What does LCSW stand for?
Do you have a reference range for the FT4? If the range is what we normally see, the patient's level is right at the bottom of the range. Since the new range for TSH is 0.3-3.0, even though a lot of labs and doctors don't go by it, the patient's TSH is near the of its range. These 2 factors and symptoms noted, could indicate hypothyroidism. We would need to see a Free T3 result, also. FT3 is the actual hormone used by the individual cells. Many doctors refuse to test FT3. It would also be good if the patient had antibody tests to confirm/rule out an autoimmune disease called Hashimoto's Thyroiditis. In the early stages of Hashimoto's it's fairly common for patients to have so called "normal" thyroid labs, but still have symptoms.
The vitamin D level at 16.8 is very low. Vitamin D deficiency can mimic hypothyroidism. Has the patient been started on any type of vitamin D supplement?
"LCSW" stands for licensed clinical social worker.
TSH of 2.9 is still low within the range of "normal." My endocrinologist likes my TSH to be at 1, or even a little lower. Your client might benefit from taking thyroid medication, and as long as her TSH is not in the hyperthyroid range, she should be okay. Is there any way for your client to get a second opinion? Or for you to talk directly with the doctor? Technically, your client is within the "normal" range, but that does not mean her thyroid is fully optimized.
Also, good idea on the thyroid antibody test. There are two antibody tests. Make sure your client has both of them. I have Hashimotos and tested negative for antibodies on one of the thyroid antibody tests -- but positive on the second test. Sorry I don't know the names of the tests. Maybe someone else can help...

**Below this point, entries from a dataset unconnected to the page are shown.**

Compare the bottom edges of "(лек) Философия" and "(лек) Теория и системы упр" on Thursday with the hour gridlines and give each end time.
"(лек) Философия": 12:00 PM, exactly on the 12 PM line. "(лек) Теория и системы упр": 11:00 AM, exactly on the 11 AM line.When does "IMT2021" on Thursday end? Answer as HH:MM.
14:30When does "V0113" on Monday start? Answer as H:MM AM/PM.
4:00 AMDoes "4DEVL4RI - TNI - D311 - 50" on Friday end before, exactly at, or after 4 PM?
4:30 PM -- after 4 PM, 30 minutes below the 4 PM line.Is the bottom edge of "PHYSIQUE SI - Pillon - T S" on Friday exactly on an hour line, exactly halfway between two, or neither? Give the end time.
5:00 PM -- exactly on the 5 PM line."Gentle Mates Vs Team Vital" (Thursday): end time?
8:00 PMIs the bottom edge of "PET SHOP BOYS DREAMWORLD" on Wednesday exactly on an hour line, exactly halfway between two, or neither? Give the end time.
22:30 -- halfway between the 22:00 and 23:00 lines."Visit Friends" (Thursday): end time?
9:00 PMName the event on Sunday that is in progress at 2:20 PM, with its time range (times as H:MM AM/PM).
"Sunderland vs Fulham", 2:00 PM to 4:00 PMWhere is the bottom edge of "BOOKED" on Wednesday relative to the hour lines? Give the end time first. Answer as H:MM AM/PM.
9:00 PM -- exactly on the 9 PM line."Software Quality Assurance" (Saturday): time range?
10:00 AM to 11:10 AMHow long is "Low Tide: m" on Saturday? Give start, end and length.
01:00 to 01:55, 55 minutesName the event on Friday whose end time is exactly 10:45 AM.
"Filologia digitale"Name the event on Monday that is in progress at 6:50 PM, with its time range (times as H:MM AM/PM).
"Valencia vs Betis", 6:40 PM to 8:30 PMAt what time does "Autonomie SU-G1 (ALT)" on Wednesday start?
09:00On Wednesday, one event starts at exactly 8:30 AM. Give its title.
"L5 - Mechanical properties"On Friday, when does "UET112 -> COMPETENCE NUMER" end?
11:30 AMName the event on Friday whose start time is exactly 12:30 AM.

Thank you on the LCSW - there are too many abbreviations to keep up with these days....... lol
The range set by AACE about 9 yrs ago for TSH is 0.3-3.0, but most labs and doctors don't go by it. At 2.90, the patient's TSH is near top of the range and there are doctors that treat anything above 2.0. That said, TSH is merely an "indicator" as to actual thyroid status and is often totally irrelevant, as in my case. My TSH stays at a lower than low < 0.01 all the time, and I've never been hyper since I've been on med, in fact, I'm still hypo.
The antibody tests for Hashimoto's are Thyroid Peroxidase Antibodies (TPOab) and Thyroglobulin Antibodies (TGab). It is necessary to get both tests, as a person may have one or the other of the antibodies, and some people have them both.
I'd be interested in knowing if this patient is currently on thyroid medication, if so, what dosage, how long on the medication?